Over the summer, we ride roller coasters at Great America or drive to San Francisco for a day at the beach or the Ferry Building, taking full advantage of our drivers licenses. On the weekend, we go out to eat dinner downtown, then head to the movies afterward. Some weekdays even include “study sessions” at Philz or Coho, where $4 coffee is the norm. And although I personally am not a fan of bowling, for many students it is a staple pastime, along with other game-like activities such as mini golf, ice skating and laser tag.

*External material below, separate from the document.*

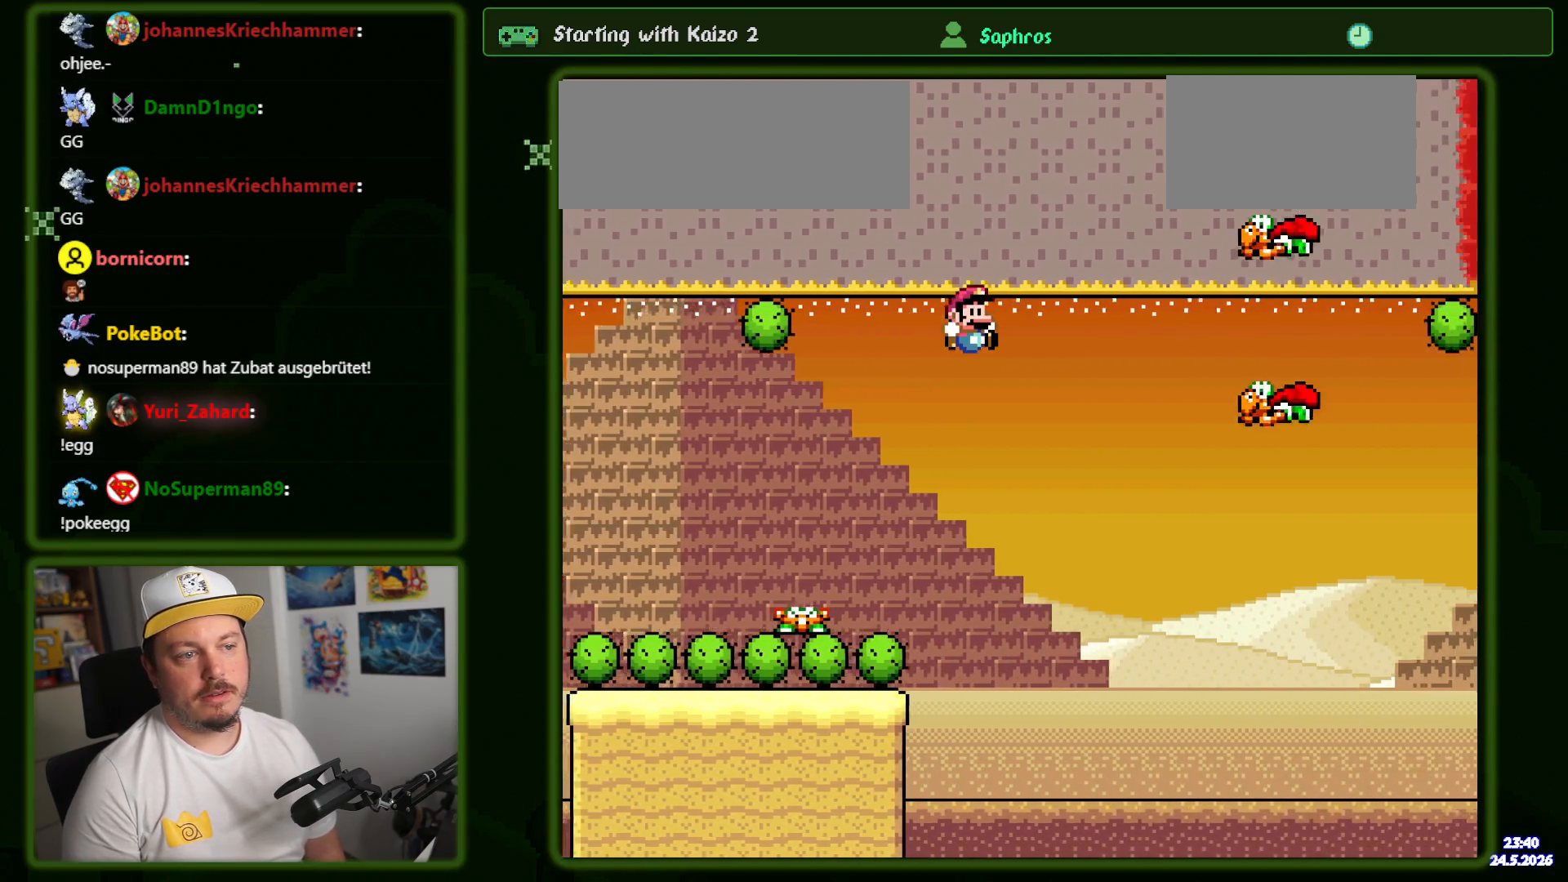
{"dt_ms": 500, "buttons": ["B", "Y", "DPAD_RIGHT"], "events": [[150, "B", "up"], [300, "B", "down"]]}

Call me thrifty, but I think my concern is valid: why is it normal for a teenager to feel comfortable spending so much money on a regular basis?

I often feel  pressured by the stigma that we must spend money in order to have fun.

However, I am also part of the problem — while I think it is better to find alternative, low-cost hangout ideas, I rarely find myself actually following through with those ideals. Some part of me is always conscious of how much my organic salad costs or whether I should spend that day or save up for another.  At least in Palo Alto, I often feel pressured by the stigma that we must spend money in order to have fun, and consequently, activities that do not cost a dime are not valued nearly as much.

This mindset is not only concerning, but also highly toxic to the social scene presented in high school. When social life centers around spending, we pose the threat of segregating by socioeconomic status. On a campus already divided into social cliques, this could separate students on an even deeper level — one which involves personal finances.

Junior Malia Chun agrees that friend groups can be affected by the cost of hangouts.

“I think it’s definitely hard for some people to be part of a friend group without feeling the need to spend money,” she says.

As a student at Paly and someone who makes her own money for personal spending, Chun says she buys things nearly every day, and notes that this amount increases tremendously during the summer or other breaks — prime time for hanging out with friends.

“I don’t like to spend money since I save for myself, so I won’t if I’m alone,” Chun says. “But if I’m with my friends, it’s more likely that I will.”

Like Chun, I recognize that cost-friendly activities are not only money savers, but they are also good for our well-being. Free hangouts allow for increased inclusivity and, as a result, a wider range of friends are able to participate. And while splurging every so often can be fun and rewarding, I am working on trying out cheaper options like picnicking in the park during warm weather seasons, spending the night in with Netflix pajama parties when it is raining or doing my studying at the library instead of in coffee shops.

Take a chance on one of these options and your wallet will thank you. While activities that have a price may seem more enjoyable, what is most important are the friends you make and the joy you feel when spending time with them.